Bitemporal superior quandrantanopia

30

When a tumour of the hypothalamus puts pressure on the optic chiasm from above which part of the visual field will be affected?

Bitemporal inferior quandrantanopia

31

What is the blood supply to the optic chiasm?

Anterior choroidal artery
Internal carotid artery
Anterior communicating artery

32

What is the blood supply to the optic nerve?

Opthalmic artery

33

A unilateral lesion of the posterior cerebral artery which leads to damage of the occipital cortex causes will mean that which part of the visual field will be affected?
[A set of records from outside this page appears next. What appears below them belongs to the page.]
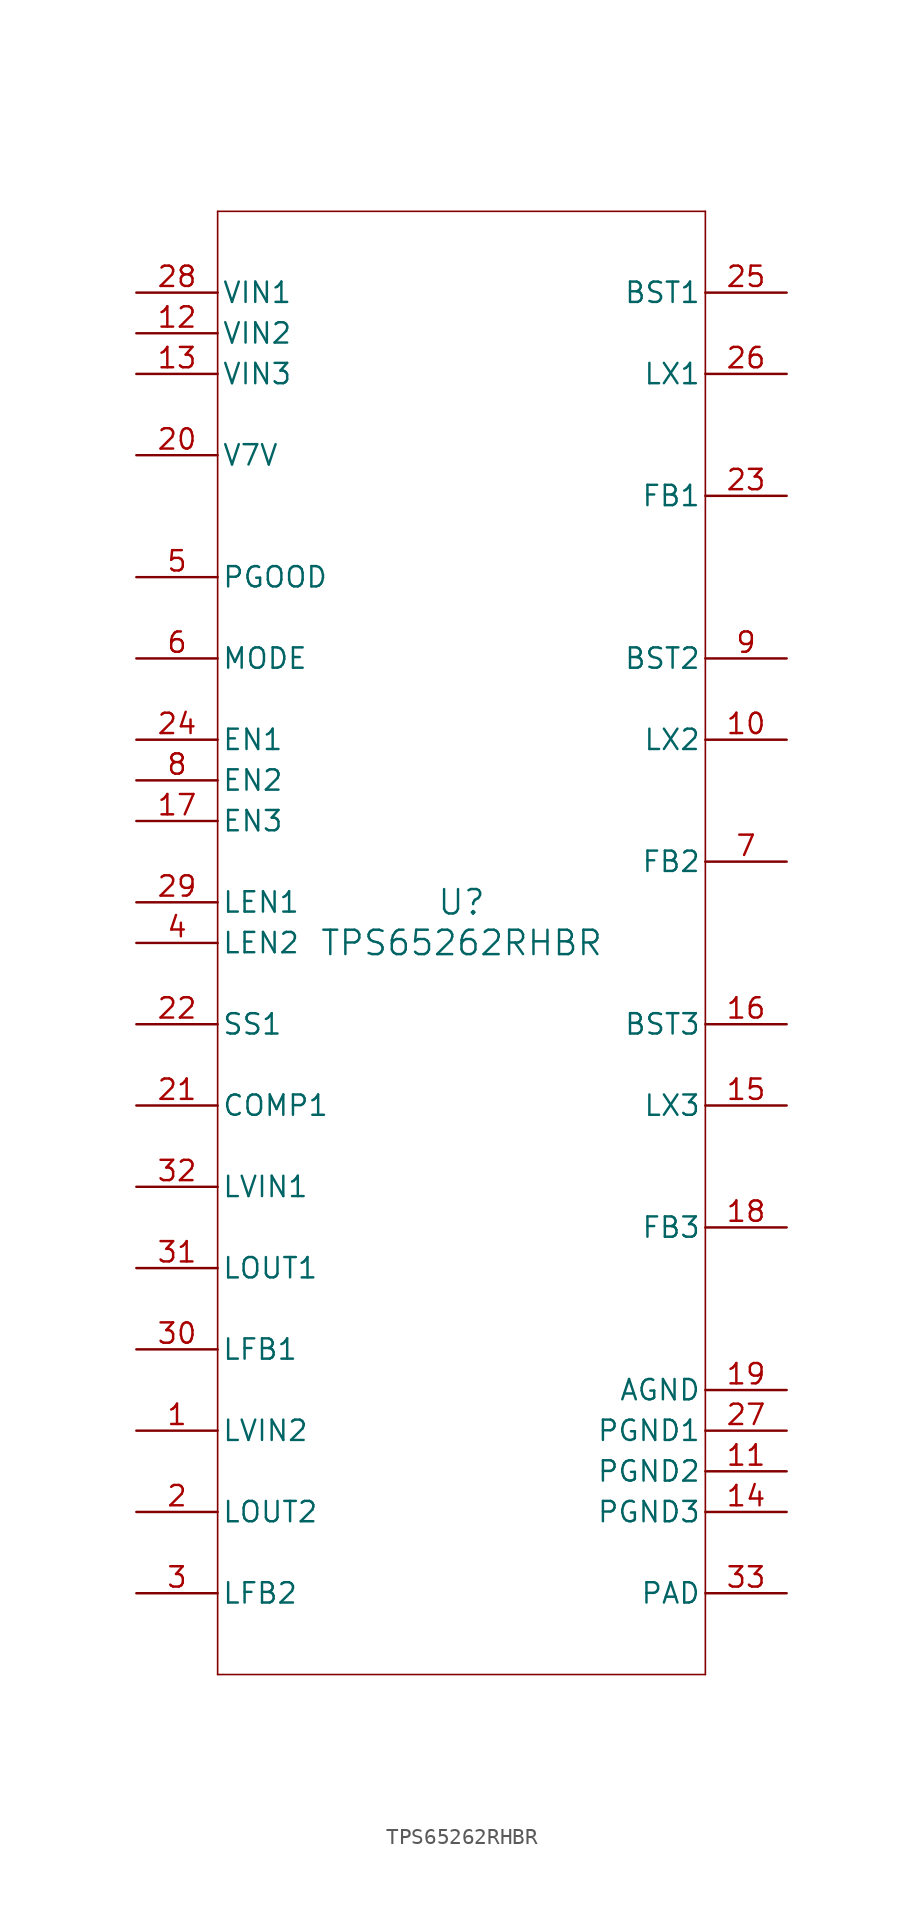
<source format=kicad_sym>
(kicad_symbol_lib
  (version 20211014)
  (generator kicad_symbol_editor)
  (symbol "TPS65262RHBR"
    (pin_names
      (offset 0.254))
    (property "Reference" "U"
      (at 0 2.54 0)
      (effects (font (size 1.524 1.524))))
    (property "Value" "TPS65262RHBR"
      (at 0 0 0)
      (effects (font (size 1.524 1.524))))
    (symbol "TPS65262RHBR_0_1"
      (polyline (pts (xy -15.24 -45.72) (xy 15.24 -45.72)) (stroke (width 0.102) (type default) (color 0 0 0 0)) (fill (type none)))
      (polyline (pts (xy 15.24 -45.72) (xy 15.24 45.72)) (stroke (width 0.102) (type default) (color 0 0 0 0)) (fill (type none)))
      (polyline (pts (xy 15.24 45.72) (xy -15.24 45.72)) (stroke (width 0.102) (type default) (color 0 0 0 0)) (fill (type none)))
      (polyline (pts (xy -15.24 45.72) (xy -15.24 -45.72)) (stroke (width 0.102) (type default) (color 0 0 0 0)) (fill (type none)))
      (pin power_in line (at -20.32 -30.48 0) (length 5.08) (name "LVIN2" (effects (font (size 1.27 1.27)))) (number "1" (effects (font (size 1.27 1.27)))))
      (pin power_in line (at -20.32 -35.56 0) (length 5.08) (name "LOUT2" (effects (font (size 1.27 1.27)))) (number "2" (effects (font (size 1.27 1.27)))))
      (pin input line (at -20.32 -40.64 0) (length 5.08) (name "LFB2" (effects (font (size 1.27 1.27)))) (number "3" (effects (font (size 1.27 1.27)))))
      (pin input line (at -20.32 0 0) (length 5.08) (name "LEN2" (effects (font (size 1.27 1.27)))) (number "4" (effects (font (size 1.27 1.27)))))
      (pin output line (at -20.32 22.86 0) (length 5.08) (name "PGOOD" (effects (font (size 1.27 1.27)))) (number "5" (effects (font (size 1.27 1.27)))))
      (pin input line (at -20.32 17.78 0) (length 5.08) (name "MODE" (effects (font (size 1.27 1.27)))) (number "6" (effects (font (size 1.27 1.27)))))
      (pin input line (at 20.32 5.08 180) (length 5.08) (name "FB2" (effects (font (size 1.27 1.27)))) (number "7" (effects (font (size 1.27 1.27)))))
      (pin input line (at -20.32 10.16 0) (length 5.08) (name "EN2" (effects (font (size 1.27 1.27)))) (number "8" (effects (font (size 1.27 1.27)))))
      (pin power_in line (at 20.32 17.78 180) (length 5.08) (name "BST2" (effects (font (size 1.27 1.27)))) (number "9" (effects (font (size 1.27 1.27)))))
      (pin power_in line (at 20.32 12.7 180) (length 5.08) (name "LX2" (effects (font (size 1.27 1.27)))) (number "10" (effects (font (size 1.27 1.27)))))
      (pin power_in line (at 20.32 -33.02 180) (length 5.08) (name "PGND2" (effects (font (size 1.27 1.27)))) (number "11" (effects (font (size 1.27 1.27)))))
      (pin power_in line (at -20.32 38.1 0) (length 5.08) (name "VIN2" (effects (font (size 1.27 1.27)))) (number "12" (effects (font (size 1.27 1.27)))))
      (pin power_in line (at -20.32 35.56 0) (length 5.08) (name "VIN3" (effects (font (size 1.27 1.27)))) (number "13" (effects (font (size 1.27 1.27)))))
      (pin power_in line (at 20.32 -35.56 180) (length 5.08) (name "PGND3" (effects (font (size 1.27 1.27)))) (number "14" (effects (font (size 1.27 1.27)))))
      (pin power_in line (at 20.32 -10.16 180) (length 5.08) (name "LX3" (effects (font (size 1.27 1.27)))) (number "15" (effects (font (size 1.27 1.27)))))
      (pin power_in line (at 20.32 -5.08 180) (length 5.08) (name "BST3" (effects (font (size 1.27 1.27)))) (number "16" (effects (font (size 1.27 1.27)))))
      (pin input line (at -20.32 7.62 0) (length 5.08) (name "EN3" (effects (font (size 1.27 1.27)))) (number "17" (effects (font (size 1.27 1.27)))))
      (pin input line (at 20.32 -17.78 180) (length 5.08) (name "FB3" (effects (font (size 1.27 1.27)))) (number "18" (effects (font (size 1.27 1.27)))))
      (pin power_in line (at 20.32 -27.94 180) (length 5.08) (name "AGND" (effects (font (size 1.27 1.27)))) (number "19" (effects (font (size 1.27 1.27)))))
      (pin power_in line (at -20.32 30.48 0) (length 5.08) (name "V7V" (effects (font (size 1.27 1.27)))) (number "20" (effects (font (size 1.27 1.27)))))
      (pin output line (at -20.32 -10.16 0) (length 5.08) (name "COMP1" (effects (font (size 1.27 1.27)))) (number "21" (effects (font (size 1.27 1.27)))))
      (pin input line (at -20.32 -5.08 0) (length 5.08) (name "SS1" (effects (font (size 1.27 1.27)))) (number "22" (effects (font (size 1.27 1.27)))))
      (pin input line (at 20.32 27.94 180) (length 5.08) (name "FB1" (effects (font (size 1.27 1.27)))) (number "23" (effects (font (size 1.27 1.27)))))
      (pin input line (at -20.32 12.7 0) (length 5.08) (name "EN1" (effects (font (size 1.27 1.27)))) (number "24" (effects (font (size 1.27 1.27)))))
      (pin power_in line (at 20.32 40.64 180) (length 5.08) (name "BST1" (effects (font (size 1.27 1.27)))) (number "25" (effects (font (size 1.27 1.27)))))
      (pin power_in line (at 20.32 35.56 180) (length 5.08) (name "LX1" (effects (font (size 1.27 1.27)))) (number "26" (effects (font (size 1.27 1.27)))))
      (pin power_in line (at 20.32 -30.48 180) (length 5.08) (name "PGND1" (effects (font (size 1.27 1.27)))) (number "27" (effects (font (size 1.27 1.27)))))
      (pin power_in line (at -20.32 40.64 0) (length 5.08) (name "VIN1" (effects (font (size 1.27 1.27)))) (number "28" (effects (font (size 1.27 1.27)))))
      (pin input line (at -20.32 2.54 0) (length 5.08) (name "LEN1" (effects (font (size 1.27 1.27)))) (number "29" (effects (font (size 1.27 1.27)))))
      (pin input line (at -20.32 -25.4 0) (length 5.08) (name "LFB1" (effects (font (size 1.27 1.27)))) (number "30" (effects (font (size 1.27 1.27)))))
      (pin power_in line (at -20.32 -20.32 0) (length 5.08) (name "LOUT1" (effects (font (size 1.27 1.27)))) (number "31" (effects (font (size 1.27 1.27)))))
      (pin power_in line (at -20.32 -15.24 0) (length 5.08) (name "LVIN1" (effects (font (size 1.27 1.27)))) (number "32" (effects (font (size 1.27 1.27)))))
      (pin unspecified line (at 20.32 -40.64 180) (length 5.08) (name "PAD" (effects (font (size 1.27 1.27)))) (number "33" (effects (font (size 1.27 1.27))))))))
</source>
Contralateral homonymous heminopia, sparing the fibres that originate from the macula. This is because of the dual blood supply of the pole of the visual cortex which subserves macular function.

34

What is papilloedema?

Swelling of the optic disc due to raised intracranial pressure. It is almost invariably bilateral. It causes fleeting loss of vision. On examinations acuity is normal but the blind spot is enlarged. The disc is swollen, pink and has blurred or absent disc margins.

35

What is optic neuritis?

Inflammation of the optic nerve. Loss of central vision may be mild or severe. Eye movements, especially elevating eyes, are painful. The most common cause is demyelination either confined to the optic nerve or in multiple sclerosis.

36

What are the causes of retinal or optic nerve ischaemia?

Embolism into the central retinal artery
Occlusion of small posterior ciliary arteries by small vessel disease or inflammation such as giant cell arteritis. Visual loss is typically painless.